Directions for this task:
Reproduce the class-and-object discussion between "Yes. The object" and "their own data.", inclusive, switching "memory area" to "memory region".
━━ Text under study ━━
Question about class an object

Can I see class as an abstract specification while object
as an actual thing that follows the specification. As “class
is like a blueprint, while object is the actual thing”

Yes. The object is what is returned when you instantiate a class. You can instantiate a class as many times as you wish, but each object that is created is an ‘individual’: they reside in their own memory area and have their own data.

That’s basically it, but, as with many things in computers, a large majority of OOP is just made up terminology that is only used in OOP. A few words that pop up are:

instantiate – Basically a fancy way of saying “create” or “make”. You can’t say “make a Sandwich”, you have to “instantiate a Sandwich”.

method – It’s important that you realize that doing is so totally different from foo(bla, stuff) that you need two different words. Never mind that most languages translate into a call to foo(blah, stuff). What’s important is that you call the first one with the dot a “method”, but the other one that works the same is called a “function”.
━━━
━━ Dataset excerpts ━━
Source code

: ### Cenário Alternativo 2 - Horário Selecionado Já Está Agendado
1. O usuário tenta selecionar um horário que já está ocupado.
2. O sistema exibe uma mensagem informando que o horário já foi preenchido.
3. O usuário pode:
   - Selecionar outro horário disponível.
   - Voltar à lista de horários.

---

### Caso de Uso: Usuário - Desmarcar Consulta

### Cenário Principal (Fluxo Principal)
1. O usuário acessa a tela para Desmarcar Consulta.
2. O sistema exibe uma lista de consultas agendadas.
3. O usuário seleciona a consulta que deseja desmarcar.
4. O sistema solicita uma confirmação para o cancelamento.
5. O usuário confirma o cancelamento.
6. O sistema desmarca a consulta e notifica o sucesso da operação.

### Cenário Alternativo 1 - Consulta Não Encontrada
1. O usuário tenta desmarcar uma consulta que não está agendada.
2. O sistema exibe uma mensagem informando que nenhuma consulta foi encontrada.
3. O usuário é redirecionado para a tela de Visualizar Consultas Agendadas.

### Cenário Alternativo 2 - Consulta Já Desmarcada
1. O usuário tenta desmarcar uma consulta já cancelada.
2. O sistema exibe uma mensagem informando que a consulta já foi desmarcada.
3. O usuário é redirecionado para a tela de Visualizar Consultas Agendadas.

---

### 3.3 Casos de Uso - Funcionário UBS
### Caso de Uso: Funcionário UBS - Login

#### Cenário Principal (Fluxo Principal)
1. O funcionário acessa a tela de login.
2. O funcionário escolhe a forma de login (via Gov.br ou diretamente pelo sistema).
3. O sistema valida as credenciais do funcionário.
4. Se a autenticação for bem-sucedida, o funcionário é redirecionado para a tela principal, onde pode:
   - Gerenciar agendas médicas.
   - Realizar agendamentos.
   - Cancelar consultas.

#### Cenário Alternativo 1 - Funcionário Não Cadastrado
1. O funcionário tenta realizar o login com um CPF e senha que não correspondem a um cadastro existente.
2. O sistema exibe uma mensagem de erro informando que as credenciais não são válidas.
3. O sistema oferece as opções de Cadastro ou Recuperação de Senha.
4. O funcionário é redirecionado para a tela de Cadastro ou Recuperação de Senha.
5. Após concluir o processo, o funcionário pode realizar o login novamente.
━━━
Answer to this task:
Yes. The object is what is returned when you instantiate a class. You can instantiate a class as many times as you wish, but each object that is created is an ‘individual’: they reside in their own memory region and have their own data.